On Jul 8, 7:37*am, Brian Anasta > wrote:
> Hi Everyone,
>
> I guess as a bit of a follow-up from one of our previous discussions,
> I thought it would make a neat idea if people wouldn’t mind posting in
> some incidents/situations/dilemmas they’ve had when it comes to
> culinary topics. I’m sure folk out there have had some weird and wacky
> experiences that would give others a bit of a chuckle (i.e. light-
> hearted relief).
>
> Anyways, since this was MY idea, I will again BE first cab off the
> rank (pardon the pun heh). A few days ago, and only hours after
> arriving in the thriving SE Asian capital of Bangkok (sometimes
> referred to as the City of Angels and/or the Venice of the East) I was
> quite famished and decided to go try out a nearby Som Tum dish that
> was being feverishly served up at a street-side (pavement to you
> Septic Tanks or Yanks food stall. After being asked how hot I would
> like the dish, which I answered as Nit Noi (meaning ‘a little’ to all
> you folk who CAN’T speak Thai!) I sat at my small plastic chair
> dripping in sweat – from both the 90% humidity as well as the
> anticipation for what was in store.
>
> After approximately 3 to 4 minutes (maybe it was a little longer, I
> lost track of time momentarily from all the excitement) the dish was
> brought to my table….WOW, not only did the Som Tum smell absolutely
> divine, it also looked extremely sexy. The shredded green papaya was
> haphazardly heaped onto the plate in strange, almost phallic-like
> formations. As the sweat increasingly fell from my sunburnt forehead,
> my heart started to thump and the blood in the veins around my upper
> loin regions pumped so hard that the throbbing became almost
> unbearable.
> I nervously surrendered to the temptation AND in the short amount of
> time it took for the fork to move from the plate to my swollen and
> cracked lips, I began a pulsating, metaphoric culinary journey on the
> dirty yet seductive streets of Bangkok that even today, I am still
> having difficulty in explaining.
>
> Well folks, I am dying to hear some of YOUR experiences when it comes
> to your extra-ordinary relationships with food. Please don’t hold
> back, as I feel the environment we have here at rec.food.cooking is
> one in which we should all feel comfortable enough TO express our
> inner-most thoughts and desires.
>
> Kind Regards,
> Brian Anasta


The following occurred in Mazatlan Mexico.

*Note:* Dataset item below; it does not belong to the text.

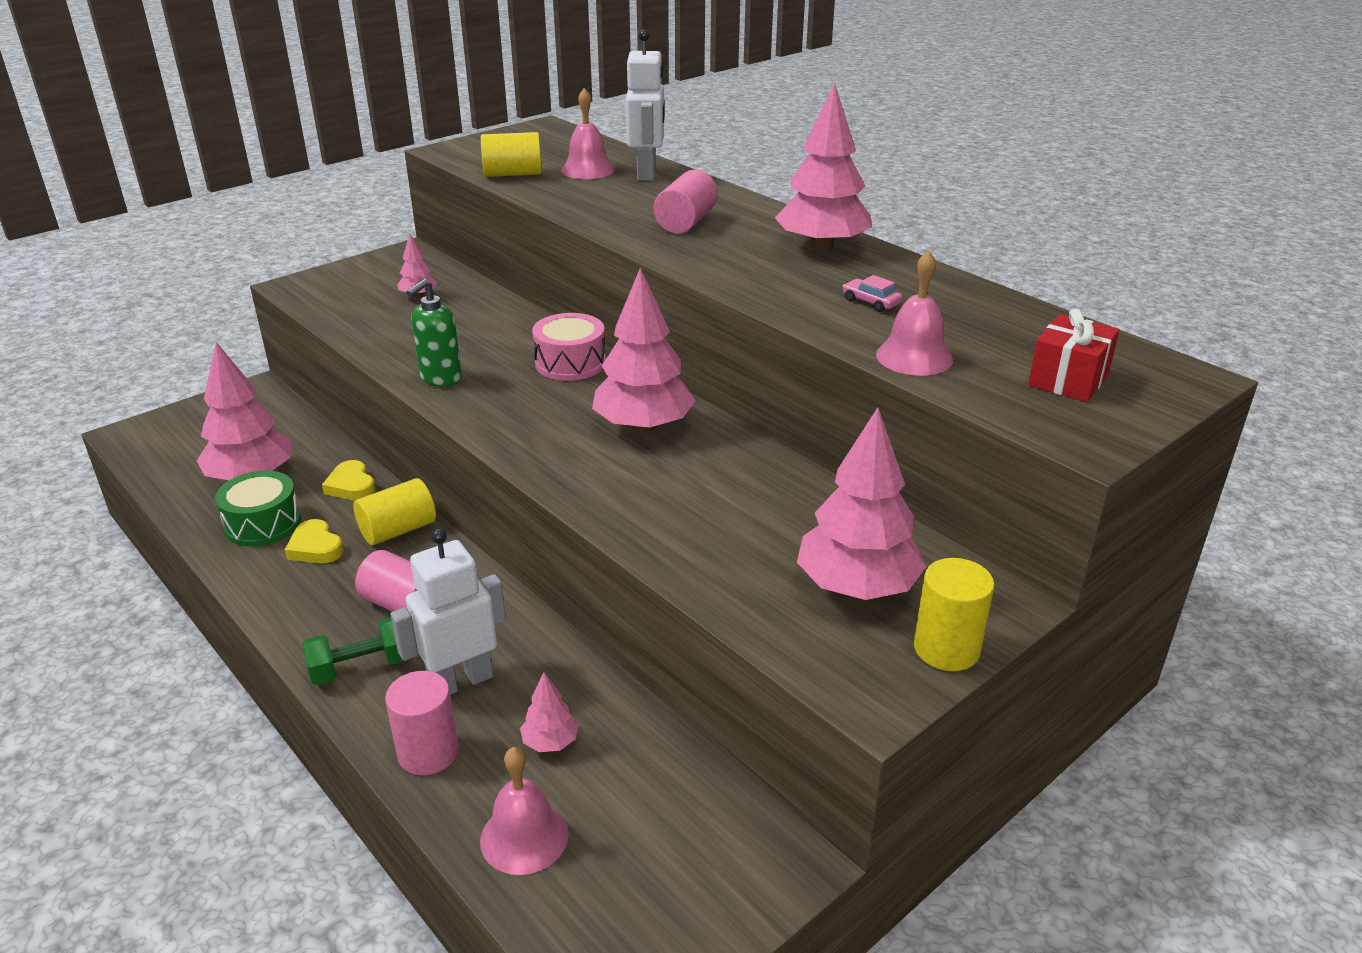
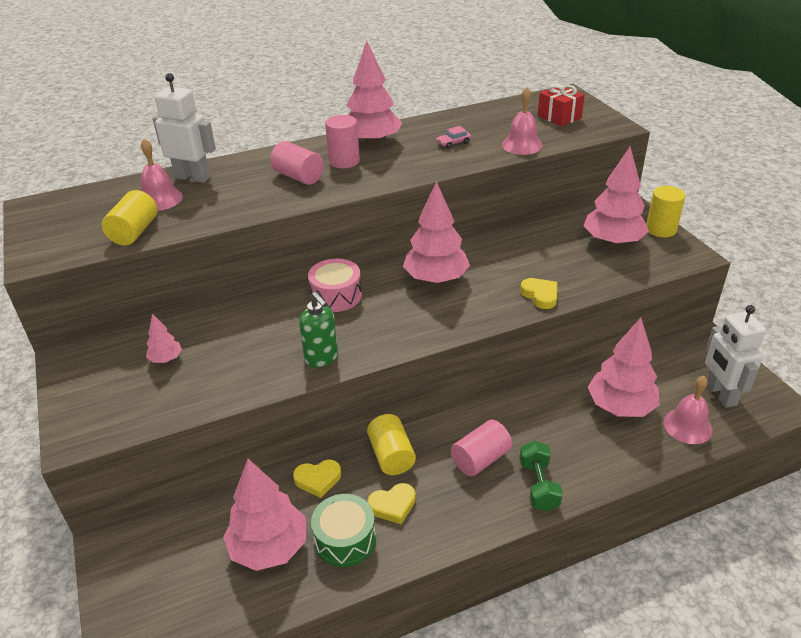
camera: 70 degrees left, 5 degrees up
pink cylinder [385,671,459,775] -> pink cylinder moved to [325,115,360,169]
white robot [391,529,506,695] -> white robot moved to [705,305,766,408]
pink tree [520,672,579,752] -> pink tree [588,318,660,417], size x2.11
none -> yellow heart [520,278,557,309]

My buddy and I, went into a restaurant/bar frequented by locals. All
we wanted was a beer for cripes sakes! Anyway, we each ordered one
beer. And we got more than we bargained for/ordered. The waiter
brought our beer. Then he brought a stack of tortillas. Then he
brought us each some kind of chicken soup with chicken feet in it.

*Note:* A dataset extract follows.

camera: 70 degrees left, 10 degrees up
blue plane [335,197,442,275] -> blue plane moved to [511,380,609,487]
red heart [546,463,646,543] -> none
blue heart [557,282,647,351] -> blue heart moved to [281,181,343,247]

The soup was outstanding I must say. The chicken feet? Well I didn't
eat them, although some people do.
No sexah food there. But shit. I could have et there cheap, on the
cheap. Why din't I? Hell, I don't know. Like the best ****ing
shrimp soup I had was at the Acapulco market. The market for the
locals. This was back in 1974. An outstanding piece of soup making.